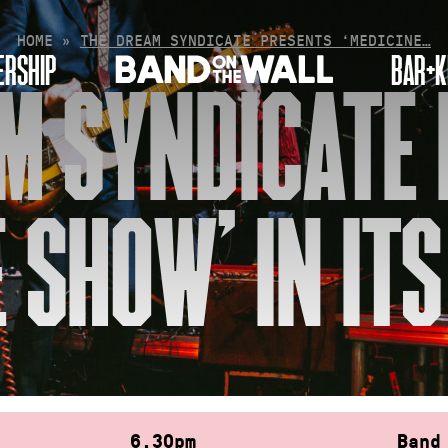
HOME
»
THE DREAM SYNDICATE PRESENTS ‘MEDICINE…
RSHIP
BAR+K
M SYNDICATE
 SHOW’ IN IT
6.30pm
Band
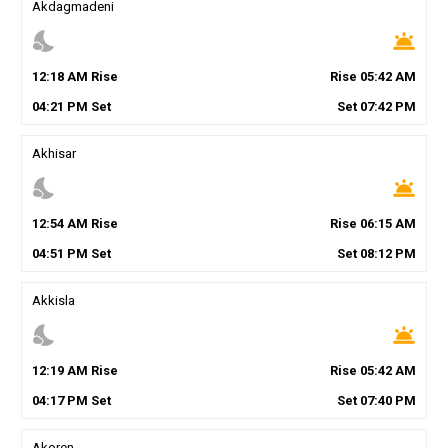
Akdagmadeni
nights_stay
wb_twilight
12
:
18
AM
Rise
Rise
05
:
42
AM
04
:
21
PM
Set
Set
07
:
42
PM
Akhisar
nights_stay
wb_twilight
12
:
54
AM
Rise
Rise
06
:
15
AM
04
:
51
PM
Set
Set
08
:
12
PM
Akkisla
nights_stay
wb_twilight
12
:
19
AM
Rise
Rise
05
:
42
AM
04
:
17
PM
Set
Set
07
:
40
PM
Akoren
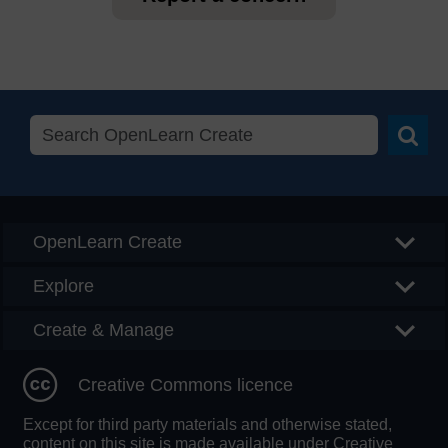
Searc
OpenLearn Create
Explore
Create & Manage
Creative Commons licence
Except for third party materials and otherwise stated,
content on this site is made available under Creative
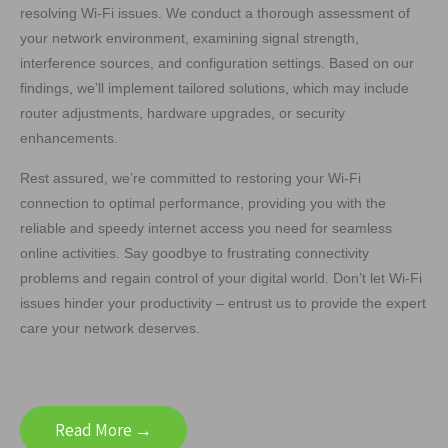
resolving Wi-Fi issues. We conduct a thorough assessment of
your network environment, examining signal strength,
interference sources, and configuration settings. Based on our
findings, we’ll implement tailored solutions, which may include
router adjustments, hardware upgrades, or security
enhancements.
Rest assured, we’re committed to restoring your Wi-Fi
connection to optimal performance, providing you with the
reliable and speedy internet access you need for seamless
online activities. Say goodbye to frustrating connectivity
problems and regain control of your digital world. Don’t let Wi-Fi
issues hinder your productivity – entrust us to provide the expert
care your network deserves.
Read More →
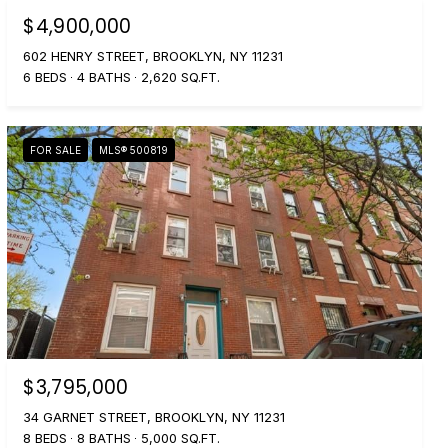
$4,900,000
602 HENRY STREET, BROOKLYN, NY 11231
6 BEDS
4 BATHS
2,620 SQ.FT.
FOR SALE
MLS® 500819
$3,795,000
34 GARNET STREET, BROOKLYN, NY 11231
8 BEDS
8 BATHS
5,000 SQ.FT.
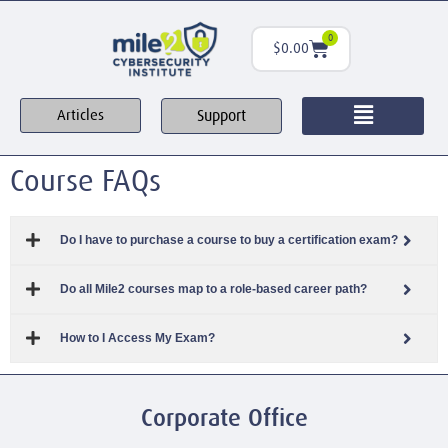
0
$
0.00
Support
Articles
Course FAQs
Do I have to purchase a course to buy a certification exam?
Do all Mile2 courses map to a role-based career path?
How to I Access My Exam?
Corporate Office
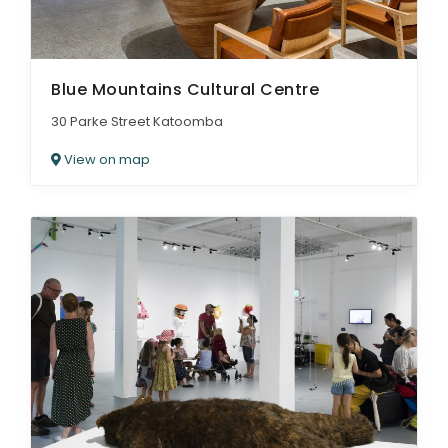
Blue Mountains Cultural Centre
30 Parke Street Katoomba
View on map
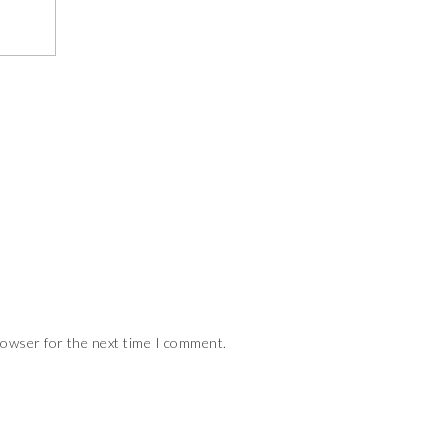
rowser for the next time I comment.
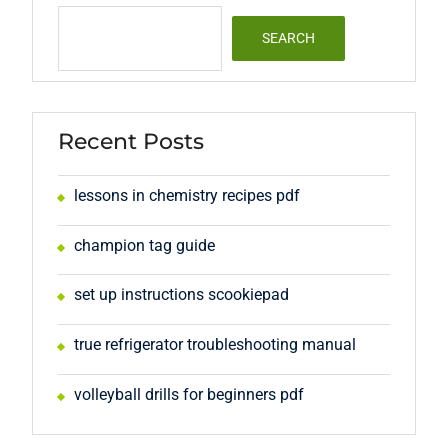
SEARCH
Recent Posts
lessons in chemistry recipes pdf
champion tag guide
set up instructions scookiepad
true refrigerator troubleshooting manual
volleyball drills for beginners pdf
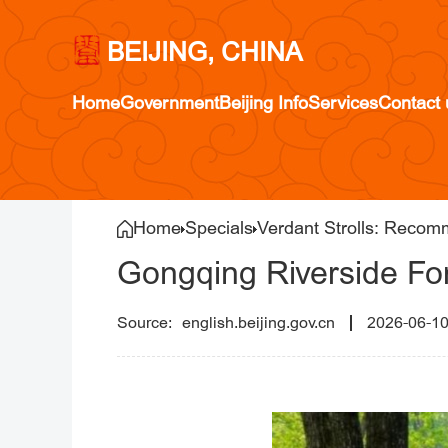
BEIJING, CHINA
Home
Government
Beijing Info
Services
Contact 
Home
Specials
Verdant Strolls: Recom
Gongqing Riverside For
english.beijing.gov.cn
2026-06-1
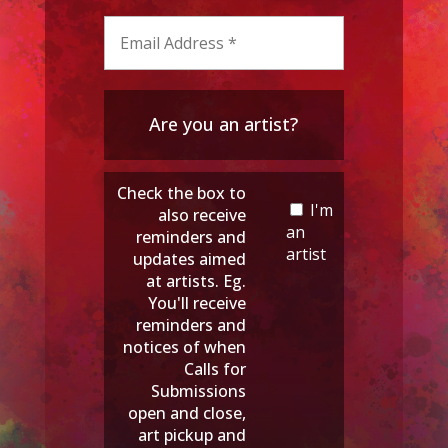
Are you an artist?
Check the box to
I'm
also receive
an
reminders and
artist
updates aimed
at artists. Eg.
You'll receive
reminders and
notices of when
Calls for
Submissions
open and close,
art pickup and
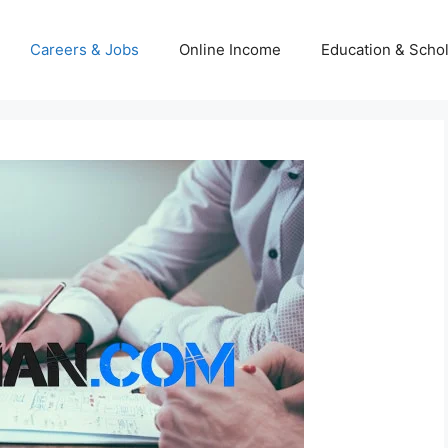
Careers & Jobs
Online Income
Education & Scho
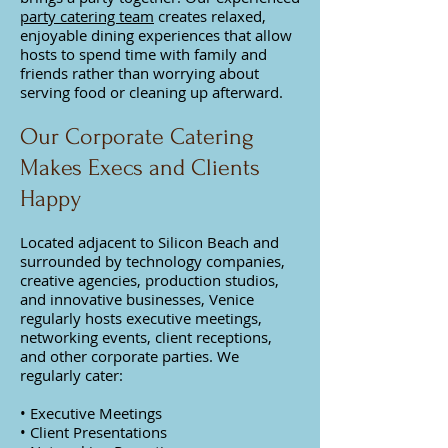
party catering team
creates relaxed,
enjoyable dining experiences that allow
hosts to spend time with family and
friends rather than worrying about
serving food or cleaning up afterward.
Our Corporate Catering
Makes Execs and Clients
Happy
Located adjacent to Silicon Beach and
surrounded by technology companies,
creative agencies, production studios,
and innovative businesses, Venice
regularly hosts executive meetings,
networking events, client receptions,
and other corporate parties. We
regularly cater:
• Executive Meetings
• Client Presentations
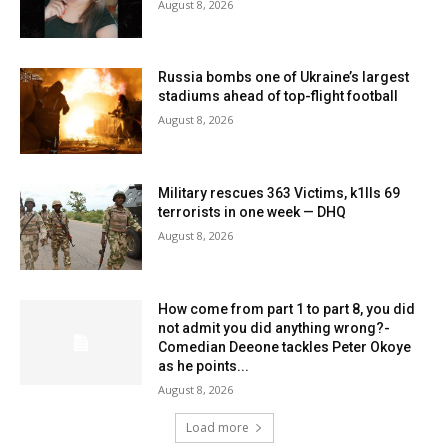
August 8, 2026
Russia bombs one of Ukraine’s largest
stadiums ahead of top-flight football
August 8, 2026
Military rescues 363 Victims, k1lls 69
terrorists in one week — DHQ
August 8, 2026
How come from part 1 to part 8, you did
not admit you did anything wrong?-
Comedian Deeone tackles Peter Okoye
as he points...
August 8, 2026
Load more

— Task details —
Each record above needs to be retyped exactly, without any pictures.

— Exercise solution —
HOME
»
THE DREAM SYNDICATE PRESENTS ‘MEDICINE…
RSHIP
BAR+K
M SYNDICATE
 SHOW’ IN IT
6.30pm
Band
Akdagmadeni
nights_stay
wb_twilight
12
:
18
AM
Rise
Rise
05
:
42
AM
04
:
21
PM
Set
Set
07
:
42
PM
Akhisar
nights_stay
wb_twilight
12
:
54
AM
Rise
Rise
06
:
15
AM
04
:
51
PM
Set
Set
08
:
12
PM
Akkisla
nights_stay
wb_twilight
12
:
19
AM
Rise
Rise
05
:
42
AM
04
:
17
PM
Set
Set
07
:
40
PM
Akoren
Searc
OpenLearn Create
Explore
Create & Manage
Creative Commons licence
Except for third party materials and otherwise stated,
content on this site is made available under Creative
resolving Wi-Fi issues. We conduct a thorough assessment of
your network environment, examining signal strength,
interference sources, and configuration settings. Based on our
findings, we’ll implement tailored solutions, which may include
router adjustments, hardware upgrades, or security
enhancements.
Rest assured, we’re committed to restoring your Wi-Fi
connection to optimal performance, providing you with the
reliable and speedy internet access you need for seamless
online activities. Say goodbye to frustrating connectivity
problems and regain control of your digital world. Don’t let Wi-Fi
issues hinder your productivity – entrust us to provide the expert
care your network deserves.
Read More →
$4,900,000
602 HENRY STREET, BROOKLYN, NY 11231
6 BEDS
4 BATHS
2,620 SQ.FT.
FOR SALE
MLS® 500819
$3,795,000
34 GARNET STREET, BROOKLYN, NY 11231
8 BEDS
8 BATHS
5,000 SQ.FT.
0
$
0.00
Support
Articles
Course FAQs
Do I have to purchase a course to buy a certification exam?
Do all Mile2 courses map to a role-based career path?
How to I Access My Exam?
Corporate Office
Blue Mountains Cultural Centre
30 Parke Street Katoomba
View on map
rowser for the next time I comment.
SEARCH
Recent Posts
lessons in chemistry recipes pdf
champion tag guide
set up instructions scookiepad
true refrigerator troubleshooting manual
volleyball drills for beginners pdf
BEIJING, CHINA
Home
Government
Beijing Info
Services
Contact 
Home
Specials
Verdant Strolls: Recom
Gongqing Riverside For
english.beijing.gov.cn
2026-06-1
Are you an artist?
Check the box to
I'm
also receive
an
reminders and
artist
updates aimed
at artists. Eg.
You'll receive
reminders and
notices of when
Calls for
Submissions
open and close,
art pickup and
Careers & Jobs
Online Income
Education & Scho
party catering team
creates relaxed,
enjoyable dining experiences that allow
hosts to spend time with family and
friends rather than worrying about
serving food or cleaning up afterward.
Our Corporate Catering
Makes Execs and Clients
Happy
Located adjacent to Silicon Beach and
surrounded by technology companies,
creative agencies, production studios,
and innovative businesses, Venice
regularly hosts executive meetings,
networking events, client receptions,
and other corporate parties. We
regularly cater:
• Executive Meetings
• Client Presentations
August 8, 2026
Russia bombs one of Ukraine’s largest
stadiums ahead of top-flight football
August 8, 2026
Military rescues 363 Victims, k1lls 69
terrorists in one week — DHQ
August 8, 2026
How come from part 1 to part 8, you did
not admit you did anything wrong?-
Comedian Deeone tackles Peter Okoye
as he points...
August 8, 2026
Load more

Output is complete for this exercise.